How Much Does It Cost, Really?
It is true that some AI platforms charge monthly fees, and if you’re doing a side project on your own, that might seem steep. However, there are more and more open-source solutions showing up over the next few years. Moreover, if you consider how much time you’ll save (and how many headaches you can avoid), you might find it worthwhile to invest in a robust tool; even if you opt for open-source, you will likely find a decent starting point that will allow you to generate functional drafts with little hassle.
Practical Tips for Happier Automatic Docs
Keep your code base clean: It’s important to name your functions, variables, and docstrings in a descriptive manner, since models read them like breadcrumbs.
Curate a style guide: Your team can provide input on how AI-generated text should be worded, formatted, and examples in the final pass. Over time, you will refine a style that feels more “human” and consistent.
Check specialized cases: It will get lost in the weeds when it comes to domain-specific logic (like cryptography or advanced machine learning algorithms). When your expertise fills the gap, AI will be able to be a useful tool.
Conclusion
When it comes to writing extensive documentation for big, ever-evolving endpoints, I used to dread it. But LLM-powered tools have taken a lot of the stress out of it for me. If you start with a good foundation, you can quickly verify accuracy, add new context, and publish, resulting in current, reliable documents without spending a lot of time updating them manually.
It’s important to note that no AI solution is plug-and-play perfect. You still need to be cautious and ensure the solution is the right one. While AI-driven documentation isn’t a total replacement, it can significantly reduce the gap between your code’s state and your documentation if you approach it as a helper, rather than as a replacement. I’m also all for anything that helps me spend more time coding rather than browbeating myself for forgetting to update another docstring.

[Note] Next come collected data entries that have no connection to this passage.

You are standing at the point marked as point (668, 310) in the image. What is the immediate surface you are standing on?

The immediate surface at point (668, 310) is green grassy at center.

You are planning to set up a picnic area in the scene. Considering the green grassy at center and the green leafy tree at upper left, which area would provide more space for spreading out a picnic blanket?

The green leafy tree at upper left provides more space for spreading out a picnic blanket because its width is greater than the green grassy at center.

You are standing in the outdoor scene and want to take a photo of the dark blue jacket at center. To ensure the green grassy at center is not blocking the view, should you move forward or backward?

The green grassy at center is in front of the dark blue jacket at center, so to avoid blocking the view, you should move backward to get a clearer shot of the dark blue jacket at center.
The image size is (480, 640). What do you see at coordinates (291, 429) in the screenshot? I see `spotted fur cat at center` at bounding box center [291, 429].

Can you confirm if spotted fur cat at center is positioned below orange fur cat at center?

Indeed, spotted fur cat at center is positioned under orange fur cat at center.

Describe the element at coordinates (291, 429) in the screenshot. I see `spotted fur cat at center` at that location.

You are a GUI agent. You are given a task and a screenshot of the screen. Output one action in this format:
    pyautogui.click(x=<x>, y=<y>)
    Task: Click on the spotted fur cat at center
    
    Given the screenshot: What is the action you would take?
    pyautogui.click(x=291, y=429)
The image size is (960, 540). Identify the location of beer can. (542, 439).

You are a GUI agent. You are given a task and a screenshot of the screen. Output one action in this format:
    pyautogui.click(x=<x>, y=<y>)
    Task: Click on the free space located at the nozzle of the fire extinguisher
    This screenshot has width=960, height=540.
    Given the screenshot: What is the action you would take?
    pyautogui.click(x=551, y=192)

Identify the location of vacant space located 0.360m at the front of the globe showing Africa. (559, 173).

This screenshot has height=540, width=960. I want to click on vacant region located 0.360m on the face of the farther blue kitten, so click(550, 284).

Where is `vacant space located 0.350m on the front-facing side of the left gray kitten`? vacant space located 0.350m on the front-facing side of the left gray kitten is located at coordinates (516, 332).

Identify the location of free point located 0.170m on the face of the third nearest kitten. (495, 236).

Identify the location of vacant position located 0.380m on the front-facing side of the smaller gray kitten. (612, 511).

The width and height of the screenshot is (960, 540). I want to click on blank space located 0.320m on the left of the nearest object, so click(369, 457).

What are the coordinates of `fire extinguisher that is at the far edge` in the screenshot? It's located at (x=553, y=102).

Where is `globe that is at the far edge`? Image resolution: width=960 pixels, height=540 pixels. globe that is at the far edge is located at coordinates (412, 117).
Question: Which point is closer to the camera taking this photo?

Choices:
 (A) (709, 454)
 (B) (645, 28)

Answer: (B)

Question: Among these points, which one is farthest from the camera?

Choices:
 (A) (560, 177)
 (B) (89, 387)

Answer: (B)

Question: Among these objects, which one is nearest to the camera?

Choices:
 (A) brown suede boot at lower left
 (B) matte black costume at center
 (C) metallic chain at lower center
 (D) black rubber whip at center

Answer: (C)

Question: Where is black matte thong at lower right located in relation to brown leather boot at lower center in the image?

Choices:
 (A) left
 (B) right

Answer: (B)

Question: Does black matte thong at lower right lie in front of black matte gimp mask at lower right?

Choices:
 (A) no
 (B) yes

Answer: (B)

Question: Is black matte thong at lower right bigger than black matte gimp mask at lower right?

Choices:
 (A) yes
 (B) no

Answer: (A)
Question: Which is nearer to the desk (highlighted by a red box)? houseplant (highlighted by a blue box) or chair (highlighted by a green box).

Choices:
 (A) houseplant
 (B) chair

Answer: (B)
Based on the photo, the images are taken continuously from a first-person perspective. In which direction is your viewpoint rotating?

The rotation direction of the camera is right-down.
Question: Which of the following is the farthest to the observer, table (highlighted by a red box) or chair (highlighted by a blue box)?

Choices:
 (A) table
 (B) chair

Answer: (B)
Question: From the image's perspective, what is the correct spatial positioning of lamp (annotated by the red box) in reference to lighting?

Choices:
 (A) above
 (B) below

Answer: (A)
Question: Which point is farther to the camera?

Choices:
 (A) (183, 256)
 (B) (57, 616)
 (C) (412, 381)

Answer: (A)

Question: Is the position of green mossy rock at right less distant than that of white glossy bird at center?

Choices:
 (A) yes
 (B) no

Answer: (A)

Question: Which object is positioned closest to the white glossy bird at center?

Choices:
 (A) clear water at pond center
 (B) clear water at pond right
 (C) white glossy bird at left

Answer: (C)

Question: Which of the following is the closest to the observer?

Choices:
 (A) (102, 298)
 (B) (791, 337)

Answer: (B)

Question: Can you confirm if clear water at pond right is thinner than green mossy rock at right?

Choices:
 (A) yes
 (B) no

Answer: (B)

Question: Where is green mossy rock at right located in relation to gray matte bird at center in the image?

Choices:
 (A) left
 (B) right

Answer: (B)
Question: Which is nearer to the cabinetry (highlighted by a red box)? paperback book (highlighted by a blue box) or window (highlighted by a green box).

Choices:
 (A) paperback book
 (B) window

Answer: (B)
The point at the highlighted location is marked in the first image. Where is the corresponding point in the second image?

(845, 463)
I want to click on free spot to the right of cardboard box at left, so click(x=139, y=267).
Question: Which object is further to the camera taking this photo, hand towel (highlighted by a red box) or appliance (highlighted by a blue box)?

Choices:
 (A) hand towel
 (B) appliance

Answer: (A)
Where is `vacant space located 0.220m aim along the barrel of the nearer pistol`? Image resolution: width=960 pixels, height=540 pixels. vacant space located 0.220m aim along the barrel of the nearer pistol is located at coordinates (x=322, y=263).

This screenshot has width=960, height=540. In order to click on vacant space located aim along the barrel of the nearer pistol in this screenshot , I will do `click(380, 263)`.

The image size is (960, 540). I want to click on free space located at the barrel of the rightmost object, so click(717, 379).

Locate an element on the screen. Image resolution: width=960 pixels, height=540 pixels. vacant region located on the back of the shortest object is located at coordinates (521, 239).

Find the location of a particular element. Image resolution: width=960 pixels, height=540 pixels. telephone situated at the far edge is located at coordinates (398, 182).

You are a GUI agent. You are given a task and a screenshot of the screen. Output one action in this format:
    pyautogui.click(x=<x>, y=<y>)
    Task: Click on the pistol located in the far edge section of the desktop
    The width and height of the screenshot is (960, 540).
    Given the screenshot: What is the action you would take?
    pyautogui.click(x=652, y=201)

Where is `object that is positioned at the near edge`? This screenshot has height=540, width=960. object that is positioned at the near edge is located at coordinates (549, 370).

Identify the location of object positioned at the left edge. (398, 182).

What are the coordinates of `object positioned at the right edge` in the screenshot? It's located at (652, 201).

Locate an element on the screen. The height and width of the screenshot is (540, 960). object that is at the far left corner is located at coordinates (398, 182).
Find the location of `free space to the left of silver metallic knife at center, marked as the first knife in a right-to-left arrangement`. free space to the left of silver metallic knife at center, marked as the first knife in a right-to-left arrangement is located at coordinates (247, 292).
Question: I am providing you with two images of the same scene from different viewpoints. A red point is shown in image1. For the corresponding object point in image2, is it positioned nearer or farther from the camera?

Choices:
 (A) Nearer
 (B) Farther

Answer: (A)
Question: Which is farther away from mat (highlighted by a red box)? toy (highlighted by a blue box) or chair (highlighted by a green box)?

Frequently asked questions
What is LLM automation?
The LLM is a Deep Learning technology and a type of Artificial Intelligence specifically focused on understanding language, such as meaning, intent, or even translation. A well-known LLM model is the GPT, which stands for Generative Pre-trained Transformer.
Why is API automation better than UI automation?
Faster and More Efficient: Tests based on APIs are lightweight and execute much faster than UI tests, so engineers can carry out frequent tests and feedback loops much faster. Reduced Maintenance: APIs require much less maintenance, so engineers can focus on more strategic tasks.
How to use AI in API automation?
The use of Machine Learning (ML) and natural language processing techniques enables artificial intelligence to analyze vast data sets and API specifications and automatically generate comprehensive and relevant test cases. Through this process, the testing process can be accelerated and its effectiveness increased by identifying unexplored quality areas.
Why API test automation?
Tests based on API automation are more accurate and can be run more frequently with better accuracy than manual tests. API automation tests help developers detect issues much sooner, allowing them to fix them quickly. As a result, repairing them later, when they are more complicated, will be less expensive and time-consuming.